The present crisis did not emerge overnight as a result of the pandemic. Rather, it is the outcome of the program initiated under Reagan and Thatcher some four decades ago, which involved a new mode of profit accumulation based on financial market operations, coupled with the evisceration of the social gains made by the working class during the post-World War II boom.
No reforms were implemented after the 2008 crisis. Rather, the attack on the working class was stepped up. Now it is further accelerated. This is because any reform measures, starting with meaningful measures to deal with the pandemic, would necessitate a deduction from the flow of surplus value extracted from the working class, needed to sustain the mountain of fictitious capital created by the stock market.
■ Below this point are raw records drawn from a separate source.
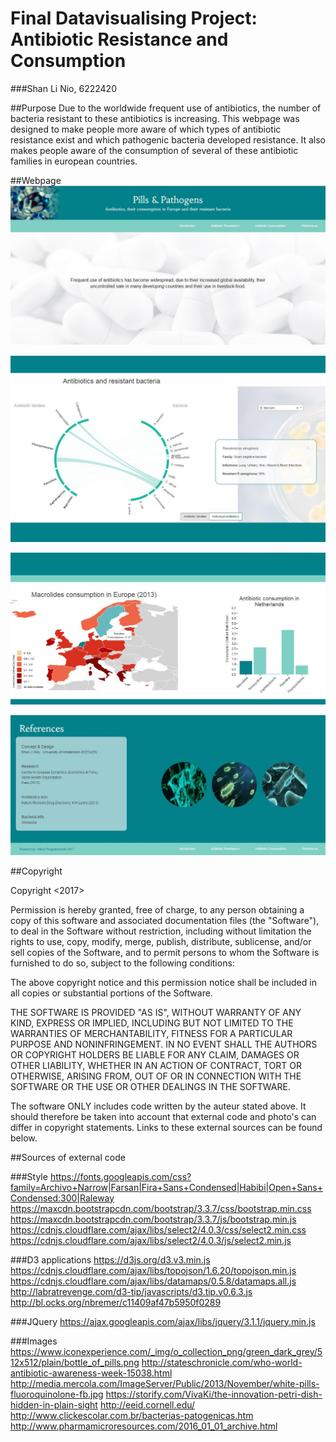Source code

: Final Datavisualising Project: Antibiotic Resistance and Consumption
==================

###Shan Li Nio, 6222420

##Purpose
Due to the worldwide frequent use of antibiotics, the number of bacteria resistant to these antibiotics is increasing. This webpage was designed to make people more aware of which types of antibiotic resistance exist and which pathogenic bacteria developed resistance. It also makes people aware of the consumption of several of these antibiotic families in european countries. 

##Webpage 
![Introduction](https://github.com/SLNio/Final-Project/blob/master/doc/intro_screen.jpg)

![Resistance](https://github.com/SLNio/Final-Project/blob/master/doc/antibiotic_resistance_screen.jpg)

![Consumption](https://github.com/SLNio/Final-Project/blob/master/doc/antibiotic_consumption_screen.jpg)

![References](https://github.com/SLNio/Final-Project/blob/master/doc/reference_screen.jpg)

##Copyright

Copyright <2017> <Shan Li Nio>

Permission is hereby granted, free of charge, to any person obtaining a copy of this software and associated documentation files (the "Software"), to deal in the Software without restriction, including without limitation the rights to use, copy, modify, merge, publish, distribute, sublicense, and/or sell copies of the Software, and to permit persons to whom the Software is furnished to do so, subject to the following conditions:

The above copyright notice and this permission notice shall be included in all copies or substantial portions of the Software.

THE SOFTWARE IS PROVIDED "AS IS", WITHOUT WARRANTY OF ANY KIND, EXPRESS OR IMPLIED, INCLUDING BUT NOT LIMITED TO THE WARRANTIES OF MERCHANTABILITY, FITNESS FOR A PARTICULAR PURPOSE AND NONINFRINGEMENT. IN NO EVENT SHALL THE AUTHORS OR COPYRIGHT HOLDERS BE LIABLE FOR ANY CLAIM, DAMAGES OR OTHER LIABILITY, WHETHER IN AN ACTION OF CONTRACT, TORT OR OTHERWISE, ARISING FROM, OUT OF OR IN CONNECTION WITH THE SOFTWARE OR THE USE OR OTHER DEALINGS IN THE SOFTWARE.

The software ONLY includes code written by the auteur stated above. It should therefore be taken into account that external code and photo's can differ in copyright statements. Links to these external sources can be found below.

##Sources of external code

###Style
https://fonts.googleapis.com/css?family=Archivo+Narrow|Farsan|Fira+Sans+Condensed|Habibi|Open+Sans+Condensed:300|Raleway
https://maxcdn.bootstrapcdn.com/bootstrap/3.3.7/css/bootstrap.min.css
https://maxcdn.bootstrapcdn.com/bootstrap/3.3.7/js/bootstrap.min.js
https://cdnjs.cloudflare.com/ajax/libs/select2/4.0.3/css/select2.min.css
https://cdnjs.cloudflare.com/ajax/libs/select2/4.0.3/js/select2.min.js

###D3 applications
https://d3js.org/d3.v3.min.js
https://cdnjs.cloudflare.com/ajax/libs/topojson/1.6.20/topojson.min.js
https://cdnjs.cloudflare.com/ajax/libs/datamaps/0.5.8/datamaps.all.js
http://labratrevenge.com/d3-tip/javascripts/d3.tip.v0.6.3.js
http://bl.ocks.org/nbremer/c11409af47b5950f0289

###JQuery
https://ajax.googleapis.com/ajax/libs/jquery/3.1.1/jquery.min.js

###Images
https://www.iconexperience.com/_img/o_collection_png/green_dark_grey/512x512/plain/bottle_of_pills.png
http://stateschronicle.com/who-world-antibiotic-awareness-week-15038.html
http://media.mercola.com/ImageServer/Public/2013/November/white-pills-fluoroquinolone-fb.jpg
https://storify.com/VivaKi/the-innovation-petri-dish-hidden-in-plain-sight
http://eeid.cornell.edu/
http://www.clickescolar.com.br/bacterias-patogenicas.htm
http://www.pharmamicroresources.com/2016_01_01_archive.html
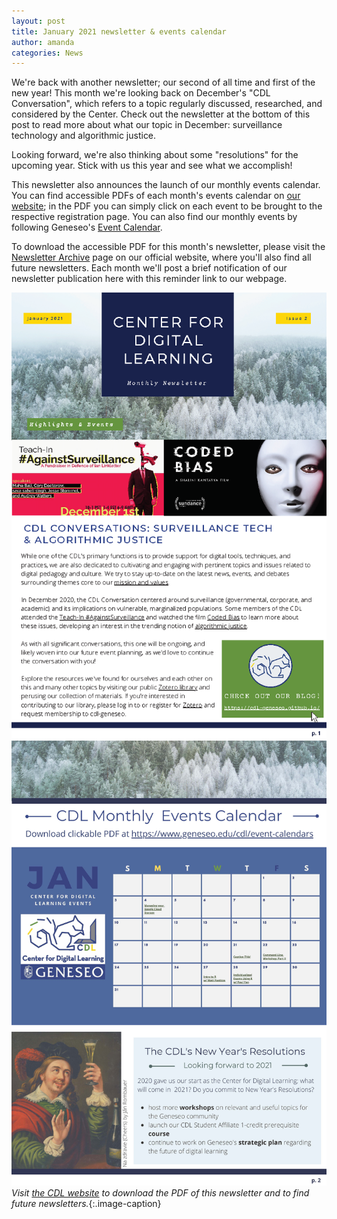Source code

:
 ```yaml
---
layout: post
title: January 2021 newsletter & events calendar
author: amanda
categories: News
---
```


<span class="drop">W</span>e're back with another newsletter; our second of all time and first of the new year! This month we're looking back on December's "CDL Conversation", which refers to a topic regularly discussed, researched, and considered by the Center. Check out the newsletter at the bottom of this post to read more about what our topic in December: surveillance technology and algorithmic justice. 

Looking forward, we're also thinking about some "resolutions" for the upcoming year. Stick with us this year and see what we accomplish!

This newsletter also announces the launch of our monthly events calendar. You can find accessible PDFs of each month's events calendar on [our website](https://www.geneseo.edu/cdl/event-calendars); in the PDF you can simply click on each event to be brought to the respective registration page. You can also find our monthly events by following Geneseo's [Event Calendar](https://events.geneseo.edu/).

To download the accessible PDF for this month's newsletter, please visit the [Newsletter Archive](https://www.geneseo.edu/cdl/newsletter-archive) page on our official website, where you'll also find all future newsletters. Each month we'll post a brief notification of our newsletter publication here with this reminder link to our webpage. 

![Image of January 2021 Newsletter](/images/Jan2021_newsletter_p1.png)
![Image of January 2021 Newsletter](/images/Jan21NewsletterUpdated_p2.jpg)
*Visit [the CDL website](https://www.geneseo.edu/cdl/newsletter-archive) to download the PDF of this newsletter and to find future newsletters.*{:.image-caption}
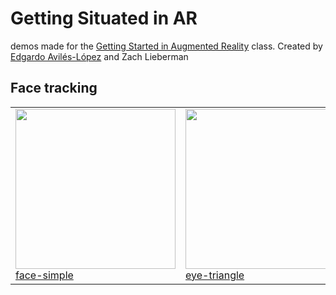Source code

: 
# Getting Situated in AR


demos made for the [Getting Started in Augmented Reality](https://sfpc.io/cocoon/programs/#augmented-reality) class.  Created by [Edgardo Avilés-López](https://github.com/eaviles) and Zach Lieberman 


## Face tracking
<table cellpadding="0" cellspacing="20" border="0">
  <tr>
  <td>
    <a href="./sparkArDemos/faceTracking/face-simple">
      <img src="./sparkArDemos/faceTracking/face-simple/demo.gif" width="256" /><br />
      face-simple
    </a>
  </td>
    <td>
      <a href="./sparkArDemos/faceTracking/eye-triangle">
        <img src="./sparkArDemos/faceTracking/eye-triangle/demo.gif" width="256" /><br />
        eye-triangle
      </a>
    </td>
    <td>
      <a href="./sparkArDemos/faceTracking/eye-triangles">
        <img src="./sparkArDemos/faceTracking/eye-triangles/demo.gif" width="256" /><br />
        eye-triangles
      </a>
    </td>
    <td>
      <a href="./sparkArDemos/faceTracking/face-squares">
        <img src="./sparkArDemos/faceTracking/face-squares/demo.gif" width="256" /><br />
        face-squares
      </a>
    </td>
  </tr>
</table>
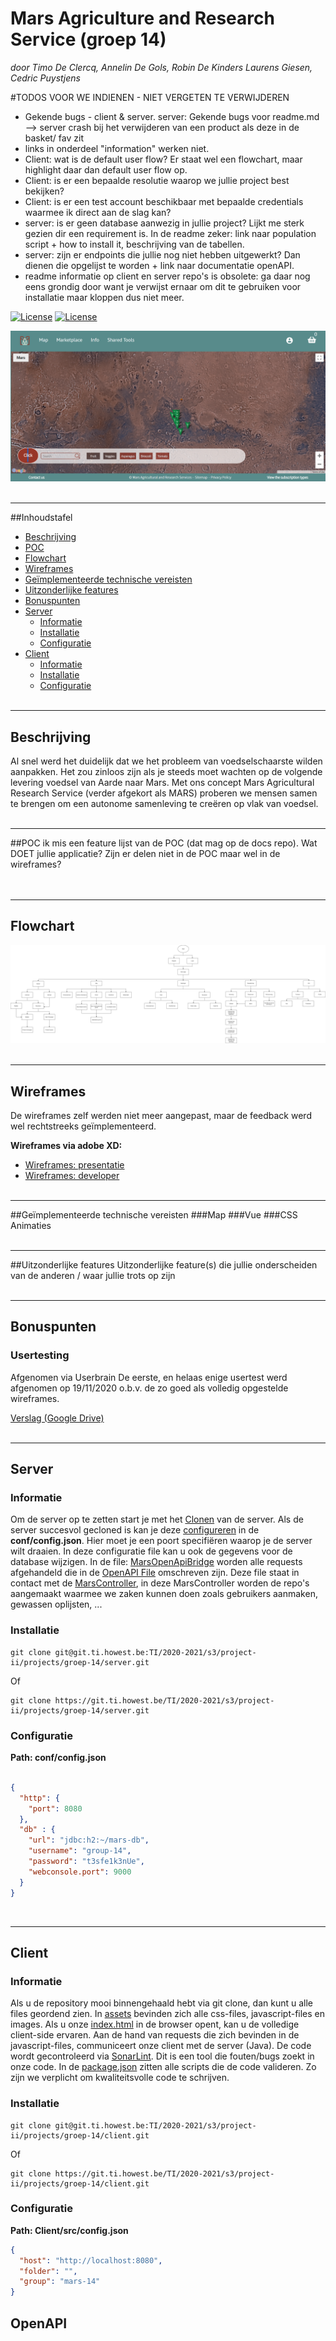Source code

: # Mars Agriculture and Research Service (groep 14)
*door Timo De Clercq, Annelin De Gols, Robin De Kinders Laurens Giesen, Cedric Puystjens*

#TODOS VOOR WE INDIENEN - NIET VERGETEN TE VERWIJDEREN

- Gekende bugs - client & server.
  server: Gekende bugs voor readme.md --> server crash bij het verwijderen van een product als deze in de basket/ fav zit
- links in onderdeel "information" werken niet.
- Client: wat is de default user flow? Er staat wel een flowchart, maar highlight daar dan default user flow op.
- Client: is er een bepaalde resolutie waarop we jullie project best bekijken?
- Client: is er een test account beschikbaar met bepaalde credentials waarmee ik direct aan de slag kan?
- server: is er geen database aanwezig in jullie project? Lijkt me sterk gezien dir een requirement is. In de readme zeker: link naar population script + how to install it, beschrijving van de tabellen.
- server: zijn er endpoints die jullie nog niet hebben uitgewerkt? Dan dienen die opgelijst te worden + link naar documentatie openAPI.
- readme informatie op client en server repo's is obsolete: ga daar nog eens grondig door want je verwijst ernaar om dit te gebruiken voor installatie maar kloppen dus niet meer.


[![License](https://img.shields.io/badge/License-SonarlintClient%201.0-Green.svg)](https://sonar.ti.howest.be/sonar/dashboard?id=2020.project-ii%3Amars-client-14) [![License](https://img.shields.io/badge/License-SonarlintServer%201.0-Green.svg)](https://sonar.ti.howest.be/sonar/dashboard?id=2020.project-ii%3Amars-server-14)

![Website Home Page](./img/Home.png)
<br></br>

---
##Inhoudstafel

* [Beschrijving](#beschrijving)
* [POC](#poc)
* [Flowchart](#flowchart)
* [Wireframes](#wireframes)
* [Geïmplementeerde technische vereisten](#gemplementeerde-technische-vereisten)
* [Uitzonderlijke features](#uitzonderlijke-features)
* [Bonuspunten](#bonuspunten)
* [Server](#server)
  + [Informatie](#informatie)
  + [Installatie](#installatie)
  + [Configuratie](#configuratie)
* [Client](#client)
  + [Informatie](#informatie-1)
  + [Installatie](#installatie-1)
  + [Configuratie](#configuratie-1)
<br><br>

---
## Beschrijving

Al snel werd het duidelijk dat we het probleem van voedselschaarste wilden
aanpakken. Het zou zinloos zijn als je steeds moet wachten op de volgende levering
voedsel van Aarde naar Mars. Met ons concept Mars Agricultural Research Service
(verder afgekort als MARS) proberen we mensen samen te brengen om een
autonome samenleving te creëren op vlak van voedsel.
<br><br>

---
##POC
ik mis een feature lijst van de POC (dat mag op de docs repo). Wat DOET jullie applicatie? Zijn er delen niet in de POC maar wel in de wireframes?  
<br><br>

---
## Flowchart
![Flowchart](img/flowchart.png)
<br><br>

---
## Wireframes
De wireframes zelf werden niet meer aangepast, maar de feedback werd wel rechtstreeks geïmplementeerd.

__Wireframes via adobe XD:__

* [Wireframes: presentatie](https://xd.adobe.com/view/d7e4c552-f993-47b6-a815-8bf2913cfd7e-82b7/?fullscreen)
* [Wireframes: developer](https://xd.adobe.com/view/d7e4c552-f993-47b6-a815-8bf2913cfd7e-82b7/)
<br><br>

---
##Geïmplementeerde technische vereisten
###Map
###Vue
###CSS Animaties
<br><br>

---
##Uitzonderlijke features
Uitzonderlijke feature(s) die jullie onderscheiden van de anderen / waar jullie trots op zijn
<br><br>

---
## Bonuspunten
### Usertesting

Afgenomen via Userbrain
De eerste, en helaas enige usertest werd afgenomen op 19/11/2020 o.b.v. de zo goed als volledig opgestelde wireframes.

[Verslag (Google Drive)](https://drive.google.com/file/d/1mCiJKZwMsS4eZQXjr-O-3Qmgq6opT49_/view?usp=sharing)
<br><br>

---
## Server
### Informatie
Om de server op te zetten start je met het [Clonen](#installatie) van de server. Als de server succesvol gecloned is kan je deze [configureren](#configuratie) in de **conf/config.json**. Hier moet je een poort specifiëren waarop je de server wilt draaien. In deze configuratie file kan u ook de gegevens voor de database wijzigen. In de file: [MarsOpenApiBridge](https://git.ti.howest.be/TI/2020-2021/s3/project-ii/projects/groep-14/server/-/blob/master/src/main/java/be/howest/ti/mars/webserver/MarsOpenApiBridge.java) worden alle requests afgehandeld die in de [OpenAPI File](https://git.ti.howest.be/TI/2020-2021/s3/project-ii/projects/groep-14/server/-/blob/master/src/main/resources/openapi-group-14.yaml) omschreven zijn. Deze file staat in contact met de [MarsController](https://git.ti.howest.be/TI/2020-2021/s3/project-ii/projects/groep-14/server/-/blob/master/src/main/java/be/howest/ti/mars/logic/controller/MarsController.java), in deze MarsController worden de repo's aangemaakt waarmee we zaken kunnen doen zoals gebruikers aanmaken, gewassen oplijsten, ...
<br>
### Installatie
```
git clone git@git.ti.howest.be:TI/2020-2021/s3/project-ii/projects/groep-14/server.git

```
Of
``` 
git clone https://git.ti.howest.be/TI/2020-2021/s3/project-ii/projects/groep-14/server.git

```


### Configuratie

**Path: conf/config.json**

```json

{
  "http": {
    "port": 8080
  },
  "db" : {
    "url": "jdbc:h2:~/mars-db",
    "username": "group-14",
    "password": "t3sfe1k3nUe",
    "webconsole.port": 9000
  }
}

```
<br>

---
## Client 
### Informatie

Als u de repository mooi binnengehaald hebt via git clone, dan kunt u alle files geordend zien. In [assets](https://git.ti.howest.be/TI/2020-2021/s3/project-ii/projects/groep-14/client/-/tree/master/src/assets) bevinden zich alle css-files, javascript-files en images. Als u onze [index.html](https://git.ti.howest.be/TI/2020-2021/s3/project-ii/projects/groep-14/client/-/blob/master/src/index.html) in de browser opent, kan u de volledige client-side ervaren. Aan de hand van requests die zich bevinden in de javascript-files, communiceert onze client met de server (Java). De code wordt gecontroleerd via [SonarLint](https://sonar.ti.howest.be/sonar/projects?search=14+mars). Dit is een tool die fouten/bugs zoekt in onze code. In de [package.json](https://git.ti.howest.be/TI/2020-2021/s3/project-ii/projects/groep-14/client/-/blob/master/package.json) zitten alle scripts die de code valideren. Zo zijn we verplicht om kwaliteitsvolle code te schrijven.
<br>
### Installatie

```
git clone git@git.ti.howest.be:TI/2020-2021/s3/project-ii/projects/groep-14/client.git

```
Of

``` 
git clone https://git.ti.howest.be/TI/2020-2021/s3/project-ii/projects/groep-14/client.git
```
### Configuratie

**Path: Client/src/config.json**
```json
{
  "host": "http://localhost:8080",
  "folder": "",
  "group": "mars-14"
}

```

## OpenAPI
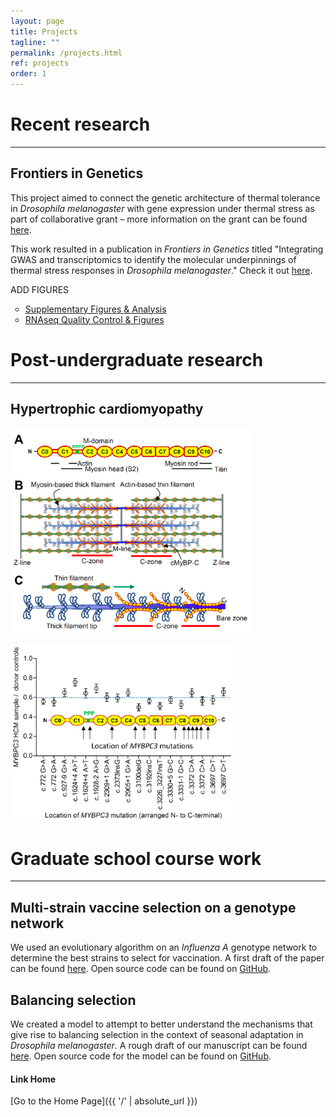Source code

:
 ```yaml
---
layout: page
title: Projects
tagline: ""
permalink: /projects.html
ref: projects
order: 1
---
```


# Recent research
---

## Frontiers in Genetics

This project aimed to connect the genetic architecture of thermal tolerance in _Drosophila melanogaster_ with gene expression under thermal stress as part of collaborative grant – more information on the grant can be found <a href = "https://www.thermofly.org/" target="_blank">here</a>.

This work resulted in a publication in _Frontiers in Genetics_ titled "Integrating GWAS and transcriptomics to identify the molecular underpinnings of thermal stress responses in _Drosophila melanogaster_." Check it out <a href="publications/lecheta_et_al_2020.pdf" target="_blank"> here</a>.

ADD FIGURES

<ul style="list-style-type:circle;">
  <li><a href="https://tsoleary.github.io/rna_seq/cahan/scripts/tso_analysis.html" target="_blank" >Supplementary Figures & Analysis</a></li>
  <li><a href = "https://tsoleary.github.io/rna_seq/cahan/results/whole_body_heat_cold_shock_report.html" target="_blank">RNAseq Quality Control & Figures</a></li>
</ul>  

# Post-undergraduate research
---

## Hypertrophic cardiomyopathy

![](projects/mybpc_sarc.png)



![](projects/mybpc_ind.png)

# Graduate school course work
---

## Multi-strain vaccine selection on a genotype network

We used an evolutionary algorithm on an _Influenza A_ genotype network to determine the best strains to select for vaccination. A first draft of the paper can be found <a href = "projects/Vaccine_Paper.pdf" target="_blank">here</a>. Open source code can be found on <a href = "https://github.com/tsoleary/vaccines" target="_blank">GitHub</a>.


## Balancing selection

We created a model to attempt to better understand the mechanisms that give rise to balancing selection in the context of seasonal adaptation in _Drosophila melanogaster_. A rough draft of our manuscript can be found <a href = "projects/season_adapt.pdf" target="_blank">here</a>. Open source code for the model can be found on <a href = "https://github.com/tsoleary/season_adapt" target="_blank">GitHub</a>.





#### Link Home

[Go to the Home Page]({{ '/' | absolute_url }})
This would sooner or later bring about a collapse in the financial house of cards.
Consequently, as Marx noted, every capitalist and every capitalist nation operates according to the watchword après moi, le déluge, and so the speculative mania continues.
Just when one might have concluded that the means of speculation and the development of further arcane mechanisms for the making of money had been exhausted, a new scheme emerges.
With the share markets reaching new highs—the S&P 500 has risen by 66 percent since the mid-March meltdown—this year has seen a record for initial public offerings (IPOs). Companies raised $167.2 billion this year, compared to the previous high of $107.9 billion in 1999 at the height of the dot-com bubble. Much of that, some $67.3 billion, was raised in the last three months in a bid to take advantage of the market mania financed by the Fed.
But there is a new twist. The IPO market received a major boost through the expansion of special purpose acquisition companies (SPACs). These are empty or shell companies that raise money and then look for firms with which to merge. The investors in the SPACs count on finding a company whose stock value will rapidly rise, while the company merging with the SPAC can get into the share market without the often lengthy procedures associated with a regular IPO.
According to the Wall Street Journal, nearly half of all funds raised in the IPO market last year were for SPACs, with the total raised by this means some six times the previous record year of 2019.
The Wall Street mania has vast political implications. It arises from the contradictions of a terminally diseased social and economic order and is creating the conditions for the eruption of explosive social struggles, for which the working class must prepare through the building of a new revolutionary leadership.